— EXERCISE AIM —
Copy the material that follows exactly as it appears, keeping every line.

— DATA LISTING —

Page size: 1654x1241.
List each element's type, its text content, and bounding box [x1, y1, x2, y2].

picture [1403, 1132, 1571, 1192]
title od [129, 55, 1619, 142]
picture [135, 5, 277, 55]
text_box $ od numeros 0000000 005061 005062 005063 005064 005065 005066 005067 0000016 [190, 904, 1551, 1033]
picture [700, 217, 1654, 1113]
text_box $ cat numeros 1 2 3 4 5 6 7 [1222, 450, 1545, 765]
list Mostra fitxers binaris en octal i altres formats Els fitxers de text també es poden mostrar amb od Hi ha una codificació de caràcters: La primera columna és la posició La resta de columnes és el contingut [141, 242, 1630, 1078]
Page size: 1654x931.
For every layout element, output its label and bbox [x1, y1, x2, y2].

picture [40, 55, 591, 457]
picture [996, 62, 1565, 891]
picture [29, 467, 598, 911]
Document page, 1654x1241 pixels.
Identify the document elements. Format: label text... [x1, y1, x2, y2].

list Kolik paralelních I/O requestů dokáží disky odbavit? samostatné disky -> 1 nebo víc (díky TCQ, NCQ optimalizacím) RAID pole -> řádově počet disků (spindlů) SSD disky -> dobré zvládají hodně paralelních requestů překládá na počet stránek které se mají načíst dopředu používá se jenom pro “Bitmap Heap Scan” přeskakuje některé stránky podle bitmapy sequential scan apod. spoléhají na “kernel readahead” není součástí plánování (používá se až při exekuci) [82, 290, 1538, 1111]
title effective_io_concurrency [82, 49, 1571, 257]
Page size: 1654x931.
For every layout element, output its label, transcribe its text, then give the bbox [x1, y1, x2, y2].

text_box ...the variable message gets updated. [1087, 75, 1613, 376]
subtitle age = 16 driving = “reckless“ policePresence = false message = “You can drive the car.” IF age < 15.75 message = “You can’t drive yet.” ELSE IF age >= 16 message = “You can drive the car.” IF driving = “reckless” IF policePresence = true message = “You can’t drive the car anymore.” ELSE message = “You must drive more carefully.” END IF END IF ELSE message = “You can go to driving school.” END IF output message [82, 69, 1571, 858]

— SOLVED EXERCISE —
Page size: 1654x1241.
List each element's type, its text content, and bounding box [x1, y1, x2, y2].

picture [1403, 1132, 1571, 1192]
title od [129, 55, 1619, 142]
picture [135, 5, 277, 55]
text_box $ od numeros 0000000 005061 005062 005063 005064 005065 005066 005067 0000016 [190, 904, 1551, 1033]
picture [700, 217, 1654, 1113]
text_box $ cat numeros 1 2 3 4 5 6 7 [1222, 450, 1545, 765]
list Mostra fitxers binaris en octal i altres formats Els fitxers de text també es poden mostrar amb od Hi ha una codificació de caràcters: La primera columna és la posició La resta de columnes és el contingut [141, 242, 1630, 1078]
Page size: 1654x931.
For every layout element, output its label and bbox [x1, y1, x2, y2].

picture [40, 55, 591, 457]
picture [996, 62, 1565, 891]
picture [29, 467, 598, 911]
Document page, 1654x1241 pixels.
Identify the document elements. Format: label text... [x1, y1, x2, y2].

list Kolik paralelních I/O requestů dokáží disky odbavit? samostatné disky -> 1 nebo víc (díky TCQ, NCQ optimalizacím) RAID pole -> řádově počet disků (spindlů) SSD disky -> dobré zvládají hodně paralelních requestů překládá na počet stránek které se mají načíst dopředu používá se jenom pro “Bitmap Heap Scan” přeskakuje některé stránky podle bitmapy sequential scan apod. spoléhají na “kernel readahead” není součástí plánování (používá se až při exekuci) [82, 290, 1538, 1111]
title effective_io_concurrency [82, 49, 1571, 257]
Page size: 1654x931.
For every layout element, output its label, transcribe its text, then give the bbox [x1, y1, x2, y2].

text_box ...the variable message gets updated. [1087, 75, 1613, 376]
subtitle age = 16 driving = “reckless“ policePresence = false message = “You can drive the car.” IF age < 15.75 message = “You can’t drive yet.” ELSE IF age >= 16 message = “You can drive the car.” IF driving = “reckless” IF policePresence = true message = “You can’t drive the car anymore.” ELSE message = “You must drive more carefully.” END IF END IF ELSE message = “You can go to driving school.” END IF output message [82, 69, 1571, 858]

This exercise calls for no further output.